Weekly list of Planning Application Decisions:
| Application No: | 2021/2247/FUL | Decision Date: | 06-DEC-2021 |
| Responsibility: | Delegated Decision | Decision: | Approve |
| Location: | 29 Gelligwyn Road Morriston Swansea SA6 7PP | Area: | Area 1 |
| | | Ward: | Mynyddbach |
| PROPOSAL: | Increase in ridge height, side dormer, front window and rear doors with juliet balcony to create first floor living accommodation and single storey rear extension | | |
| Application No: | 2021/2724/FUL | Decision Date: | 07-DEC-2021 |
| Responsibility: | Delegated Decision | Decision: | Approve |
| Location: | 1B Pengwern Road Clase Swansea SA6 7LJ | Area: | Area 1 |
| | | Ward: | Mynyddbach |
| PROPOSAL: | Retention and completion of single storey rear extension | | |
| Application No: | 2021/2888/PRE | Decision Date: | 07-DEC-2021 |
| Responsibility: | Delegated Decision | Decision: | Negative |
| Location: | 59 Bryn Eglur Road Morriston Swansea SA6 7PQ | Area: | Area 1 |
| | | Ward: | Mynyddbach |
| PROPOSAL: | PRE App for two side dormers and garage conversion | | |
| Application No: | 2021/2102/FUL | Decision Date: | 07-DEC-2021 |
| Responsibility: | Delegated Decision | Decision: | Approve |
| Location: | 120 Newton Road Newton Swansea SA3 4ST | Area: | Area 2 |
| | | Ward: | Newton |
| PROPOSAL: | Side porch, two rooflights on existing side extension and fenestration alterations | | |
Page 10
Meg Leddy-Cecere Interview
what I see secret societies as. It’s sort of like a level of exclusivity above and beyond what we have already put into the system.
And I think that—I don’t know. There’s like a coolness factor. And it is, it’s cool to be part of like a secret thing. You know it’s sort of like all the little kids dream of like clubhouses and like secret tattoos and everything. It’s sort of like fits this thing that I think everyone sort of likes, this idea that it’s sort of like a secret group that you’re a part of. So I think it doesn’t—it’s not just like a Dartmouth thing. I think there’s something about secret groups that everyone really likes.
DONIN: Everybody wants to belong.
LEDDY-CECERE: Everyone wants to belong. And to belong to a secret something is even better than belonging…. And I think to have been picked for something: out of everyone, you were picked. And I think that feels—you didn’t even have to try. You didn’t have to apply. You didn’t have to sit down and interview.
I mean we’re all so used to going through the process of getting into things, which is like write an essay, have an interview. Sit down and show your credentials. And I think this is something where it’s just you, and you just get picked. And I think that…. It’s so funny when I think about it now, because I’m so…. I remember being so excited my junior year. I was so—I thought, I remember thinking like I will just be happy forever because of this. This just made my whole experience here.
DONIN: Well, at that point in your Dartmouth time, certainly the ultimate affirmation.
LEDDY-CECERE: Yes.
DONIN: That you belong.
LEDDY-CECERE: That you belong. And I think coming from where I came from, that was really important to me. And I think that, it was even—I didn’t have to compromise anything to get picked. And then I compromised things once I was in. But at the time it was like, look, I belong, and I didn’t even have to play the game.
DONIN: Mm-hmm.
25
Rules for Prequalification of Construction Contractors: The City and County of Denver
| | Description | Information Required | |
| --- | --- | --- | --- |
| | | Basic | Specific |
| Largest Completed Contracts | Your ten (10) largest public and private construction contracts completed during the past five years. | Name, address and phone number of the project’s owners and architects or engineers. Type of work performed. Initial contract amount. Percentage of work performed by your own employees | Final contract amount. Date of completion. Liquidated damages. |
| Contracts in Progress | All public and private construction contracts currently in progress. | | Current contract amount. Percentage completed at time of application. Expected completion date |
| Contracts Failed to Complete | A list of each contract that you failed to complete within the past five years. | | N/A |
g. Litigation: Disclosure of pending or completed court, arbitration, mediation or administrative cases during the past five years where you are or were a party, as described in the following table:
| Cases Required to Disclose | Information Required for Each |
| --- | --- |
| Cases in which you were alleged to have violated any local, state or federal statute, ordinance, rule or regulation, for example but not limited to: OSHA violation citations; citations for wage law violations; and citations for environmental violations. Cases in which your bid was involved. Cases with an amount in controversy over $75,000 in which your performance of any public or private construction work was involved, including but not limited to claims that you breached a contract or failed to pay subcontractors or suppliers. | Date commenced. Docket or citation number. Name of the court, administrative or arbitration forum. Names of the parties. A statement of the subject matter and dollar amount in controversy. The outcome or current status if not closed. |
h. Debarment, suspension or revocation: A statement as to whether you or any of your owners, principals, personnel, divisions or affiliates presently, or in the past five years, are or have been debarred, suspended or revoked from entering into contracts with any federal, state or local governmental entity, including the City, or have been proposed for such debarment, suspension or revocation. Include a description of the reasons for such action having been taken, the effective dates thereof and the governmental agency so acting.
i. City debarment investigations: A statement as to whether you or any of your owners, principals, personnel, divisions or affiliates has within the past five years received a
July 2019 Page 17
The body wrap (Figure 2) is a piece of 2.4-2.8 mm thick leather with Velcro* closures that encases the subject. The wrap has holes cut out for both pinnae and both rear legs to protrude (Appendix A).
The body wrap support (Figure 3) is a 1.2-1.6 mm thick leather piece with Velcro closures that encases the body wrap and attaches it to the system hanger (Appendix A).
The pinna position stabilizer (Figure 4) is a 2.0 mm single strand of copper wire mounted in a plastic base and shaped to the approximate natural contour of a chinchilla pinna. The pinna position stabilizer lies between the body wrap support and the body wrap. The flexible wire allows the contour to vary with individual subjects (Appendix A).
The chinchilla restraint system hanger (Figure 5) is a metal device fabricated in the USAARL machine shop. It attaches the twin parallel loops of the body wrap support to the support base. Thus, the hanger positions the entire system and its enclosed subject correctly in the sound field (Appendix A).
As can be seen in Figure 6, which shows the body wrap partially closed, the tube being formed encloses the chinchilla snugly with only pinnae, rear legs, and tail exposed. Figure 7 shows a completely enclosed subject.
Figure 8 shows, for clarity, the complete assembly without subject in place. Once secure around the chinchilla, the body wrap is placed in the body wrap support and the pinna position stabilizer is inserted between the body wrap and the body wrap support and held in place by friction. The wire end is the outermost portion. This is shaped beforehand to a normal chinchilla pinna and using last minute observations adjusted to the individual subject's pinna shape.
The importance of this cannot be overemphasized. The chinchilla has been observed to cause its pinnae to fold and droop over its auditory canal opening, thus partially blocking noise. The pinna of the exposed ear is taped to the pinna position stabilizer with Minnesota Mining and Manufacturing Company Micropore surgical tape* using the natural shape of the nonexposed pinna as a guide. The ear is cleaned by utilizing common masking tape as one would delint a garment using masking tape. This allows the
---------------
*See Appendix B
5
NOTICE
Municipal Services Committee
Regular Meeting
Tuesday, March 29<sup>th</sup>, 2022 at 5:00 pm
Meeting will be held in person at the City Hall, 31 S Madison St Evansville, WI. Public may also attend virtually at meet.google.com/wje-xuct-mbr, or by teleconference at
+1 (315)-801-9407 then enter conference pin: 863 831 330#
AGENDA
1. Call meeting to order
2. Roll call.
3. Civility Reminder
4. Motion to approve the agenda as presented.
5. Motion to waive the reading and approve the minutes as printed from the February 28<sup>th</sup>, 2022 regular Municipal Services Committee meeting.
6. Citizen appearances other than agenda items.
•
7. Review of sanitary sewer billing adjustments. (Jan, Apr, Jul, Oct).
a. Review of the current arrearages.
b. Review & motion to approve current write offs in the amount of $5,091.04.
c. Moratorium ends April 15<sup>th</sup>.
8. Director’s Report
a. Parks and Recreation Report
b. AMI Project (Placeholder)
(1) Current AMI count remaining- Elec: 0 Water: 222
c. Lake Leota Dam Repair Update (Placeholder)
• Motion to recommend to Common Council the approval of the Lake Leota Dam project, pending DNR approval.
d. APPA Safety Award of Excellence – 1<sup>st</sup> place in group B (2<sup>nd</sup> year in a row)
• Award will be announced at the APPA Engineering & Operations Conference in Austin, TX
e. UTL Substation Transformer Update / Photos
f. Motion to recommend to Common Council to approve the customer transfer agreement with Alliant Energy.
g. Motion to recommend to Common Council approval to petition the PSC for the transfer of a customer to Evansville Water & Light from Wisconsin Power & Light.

------------------------------------------------

* Assigned task: Every line above that includes the string "then" needs to be copied.

* Answer area:
LEDDY-CECERE: That you belong. And I think coming from where I came from, that was really important to me. And I think that, it was even—I didn’t have to compromise anything to get picked. And then I compromised things once I was in. But at the time it was like, look, I belong, and I didn’t even have to play the game.
+1 (315)-801-9407 then enter conference pin: 863 831 330#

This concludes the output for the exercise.